I couldn’t remember the call signal for the automatic station of the planetary Satelloid, but I found it on the bulletin board over the main console. I called it up in Morse code; eight seconds later came the response. The Satelloid, or rather its electronic brain, reported in with a repeated rhythmic signal.
I requested it to tell me which meridians of the galactic canopy it was passing at twenty-second intervals as it orbited Solaris. I asked for figures to the fifth decimal place.
Then I sat down and waited for the response. It came ten minutes later. I tore off the paper printout with the results, stuck it in a drawer (making sure I didn’t so much as glance at it first), then went to the library and brought back large-scale sky maps, logarithmic tables, the almanac of the satellite’s daily movements, and a few additional books. I then proceeded to figure out my own answer to the same question. It took me almost an hour to set up the equations. I don’t remember the last time I performed such difficult computations—it was probably in school, during my practical astronomy exam.

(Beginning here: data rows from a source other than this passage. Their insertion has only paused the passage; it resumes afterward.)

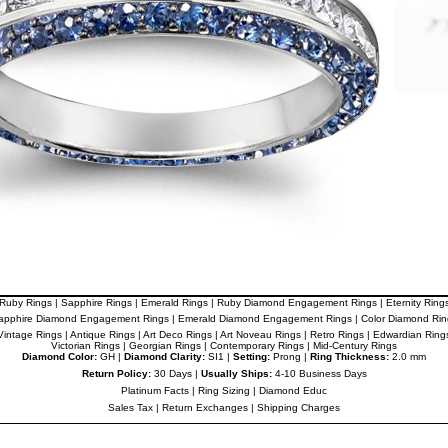
Ruby Rings
|
Sapphire Rings
|
Emerald Rings
|
Ruby Diamond Engagement Rings
|
Eternity Ring
apphire Diamond Engagement Rings
|
Emerald Diamond Engagement Rings
|
Color Diamond Rin
Vintage Rings
|
Antique Rings
|
Art Deco Rings
|
Art Noveau Rings
|
Retro Rings
|
Edwardian Ring
Victorian Rings
|
Georgian Rings
|
Contemporary Rings
|
Mid-Century Rings
Diamond Color:
GH |
Diamond Clarity:
SI1 |
Setting:
Prong |
Ring Thickness:
2.0 mm
Return Policy:
30 Days |
Usually Ships:
4-10 Business Days
Platinum Facts
|
Ring Sizing
|
Diamond Educ
Sales Tax
|
Return Exchanges
|
Shipping Charges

I carried out the work on the Station’s huge calculator. My reasoning was as follows: from the sky maps I ought to derive figures that were not exactly the same as those provided by the Satelloid, since the Satelloid was subject to complex perturbations as a result of Solaris’s gravitational pull, of its two mutually orbiting suns, and also local variations in gravitation caused by the ocean. When I had both sets of figures, those provided by the Satelloid and those calculated theoretically on the basis of the sky maps, I’d correct my own reckonings. At this point the two groups of results ought to match to the fourth decimal place; discrepancies would remain only in the fifth decimal place, as being caused by the unpredictable influence of the ocean.
Even if the figures the Satelloid provided were not real but a product of my own crazy mind, they still couldn’t match the other series of numbers—even if my brain was sick, it would not be capable under any circumstances of the computations performed by the Station’s calculator. Such a thing would have required months of work. So then, if the figures tallied, the calculator existed in reality and I was actually using it, not just imagining I was.
My hands were trembling as I took the telegraphic printout from the drawer and spread it out next to the other, wider sheet from the calculator. Both lists of figures matched as I had predicted, to the fourth decimal place. Discrepancies appeared only in the fifth.
I put all the papers into the drawer. So the calculator existed independently of me; this meant that the Station and everything on it was also real.
I was about to close the drawer when I noticed it was filled with a whole wad of papers covered in hasty calculations. I pulled them out; a single glance was enough to see that someone else had already carried out an experiment like mine, the only difference being that instead of data from the star canopy this person had asked the Satelloid for information about Solaris’s reflectivity at forty-second intervals.
I was not mad. The last ray of hope had faded. I turned off the transmitter, finished what was left of the bouillon in the flask, and went to bed.